J-P. C. En premier lieu, la loi permettra la ratification par la France du protocole de Nagoya et la mise en œuvre du mécanisme d’accès et de partage des avantages (APA). C’est une avancée essentielle, puisqu’il s’agit d’aller vers plus d’équité et de sécurité juridique dans l’utilisation des ressources génétiques. Ensuite, l’une de mes principales attentes porte sur l’interdiction de l’utilisation des produits contenant des substances actives de la famille des néonicotinoïdes, y compris les semences traitées avec ces produits. Nous ne sommes plus en la matière dans l’application du principe de précaution mais confrontés à notre responsabilité d’élus, qui devons prendre une décision conforme à l’intérêt général. Plusieurs centaines d’études scientifiques, réalisées dans le monde entier, démontrent la responsabilité des molécules néonicotinoïdes dans la disparition des colonies d’abeilles et de pollinisateurs sauvages mais aussi dans la mortalité d’invertébrés aquatiques et terrestres, de poissons, d’amphibiens, d’oiseaux et au final dans la mise en danger de la santé humaine. Économiquement, au-delà de la survie de la filière apicole, ce sont les services écosystémiques vitaux qui sont en jeu.
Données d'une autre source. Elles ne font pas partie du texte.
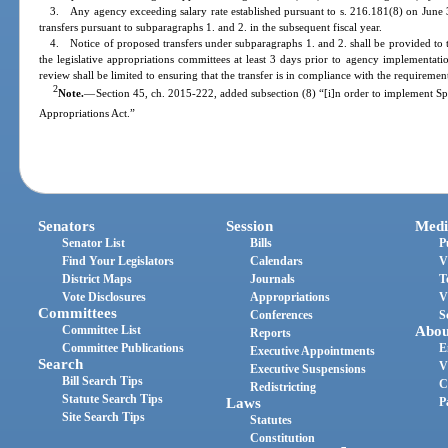
3. Any agency exceeding salary rate established pursuant to s. 216.181(8) on June 3
transfers pursuant to subparagraphs 1. and 2. in the subsequent fiscal year.
4. Notice of proposed transfers under subparagraphs 1. and 2. shall be provided to 
the legislative appropriations committees at least 3 days prior to agency implementat
review shall be limited to ensuring that the transfer is in compliance with the requiremen
2
Note.
—
Section 45, ch. 2015-222, added subsection (8) “[i]n order to implement S
Appropriations Act.”
Senators
Session
Medi
Senator List
Bills
P
Find Your Legislators
Calendars
V
District Maps
Journals
T
Vote Disclosures
Appropriations
V
Committees
Conferences
S
Committee List
Abou
Reports
Committee Publications
E
Executive Appointments
Search
V
Executive Suspensions
Bill Search Tips
C
Redistricting
Statute Search Tips
Laws
P
Site Search Tips
Statutes
Constitution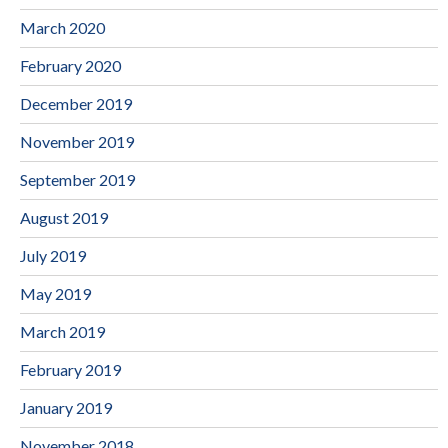
March 2020
February 2020
December 2019
November 2019
September 2019
August 2019
July 2019
May 2019
March 2019
February 2019
January 2019
November 2018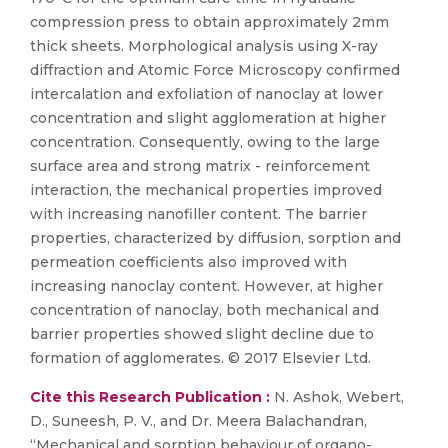
compression press to obtain approximately 2mm
thick sheets. Morphological analysis using X-ray
diffraction and Atomic Force Microscopy confirmed
intercalation and exfoliation of nanoclay at lower
concentration and slight agglomeration at higher
concentration. Consequently, owing to the large
surface area and strong matrix - reinforcement
interaction, the mechanical properties improved
with increasing nanofiller content. The barrier
properties, characterized by diffusion, sorption and
permeation coefficients also improved with
increasing nanoclay content. However, at higher
concentration of nanoclay, both mechanical and
barrier properties showed slight decline due to
formation of agglomerates. © 2017 Elsevier Ltd.
Cite this Research Publication :
N. Ashok, Webert,
D., Suneesh, P. V., and Dr. Meera Balachandran,
“Mechanical and sorption behaviour of organo-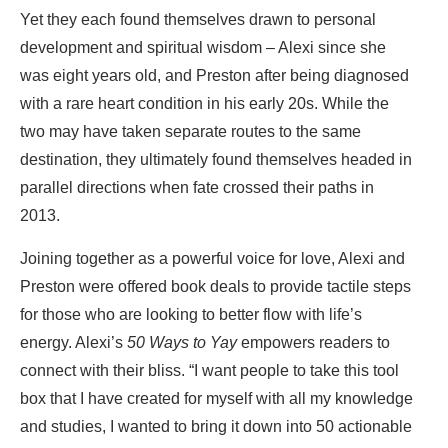
Yet they each found themselves drawn to personal
development and spiritual wisdom – Alexi since she
was eight years old, and Preston after being diagnosed
with a rare heart condition in his early 20s. While the
two may have taken separate routes to the same
destination, they ultimately found themselves headed in
parallel directions when fate crossed their paths in
2013.
Joining together as a powerful voice for love, Alexi and
Preston were offered book deals to provide tactile steps
for those who are looking to better flow with life’s
energy. Alexi’s
50 Ways to Yay
empowers readers to
connect with their bliss. “I want people to take this tool
box that I have created for myself with all my knowledge
and studies, I wanted to bring it down into 50 actionable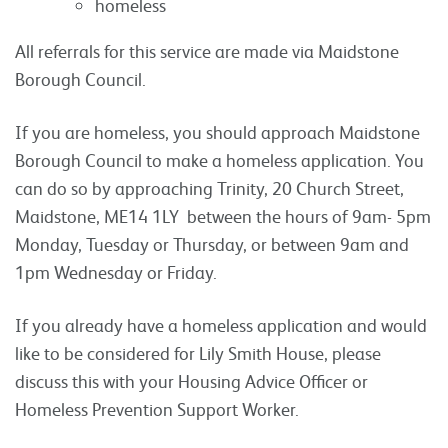
homeless
All referrals for this service are made via Maidstone
Borough Council.
If you are homeless, you should approach Maidstone
Borough Council to make a homeless application. You
can do so by approaching Trinity, 20 Church Street,
Maidstone, ME14 1LY between the hours of 9am- 5pm
Monday, Tuesday or Thursday, or between 9am and
1pm Wednesday or Friday.
If you already have a homeless application and would
like to be considered for Lily Smith House, please
discuss this with your Housing Advice Officer or
Homeless Prevention Support Worker.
Cette interdiction d’utilisation de ces produits, tout à fait compatible avec la législation européenne, permettra de  développer et de renforcer les solutions alternatives de lutte contre les ravageurs.

 

Décideurs. Est-ce que l’Agence française pour la biodiversité (AFB) sera l’agence que l’environnement attendait ? 

J-P. C. L’AFB doit permettre à notre pays d’atteindre les différents objectifs fixés par la stratégie nationale pour la biodiversité. Son action devra s’appuyer sur les différents acteurs économiques et citoyens. Le débat reste cependant ouvert sur son périmètre et ses moyens humains et financiers. La question de l’éventuelle intégration de l’Office national de la chasse et de la faune sauvage (ONCFS) reste aujourd’hui posée.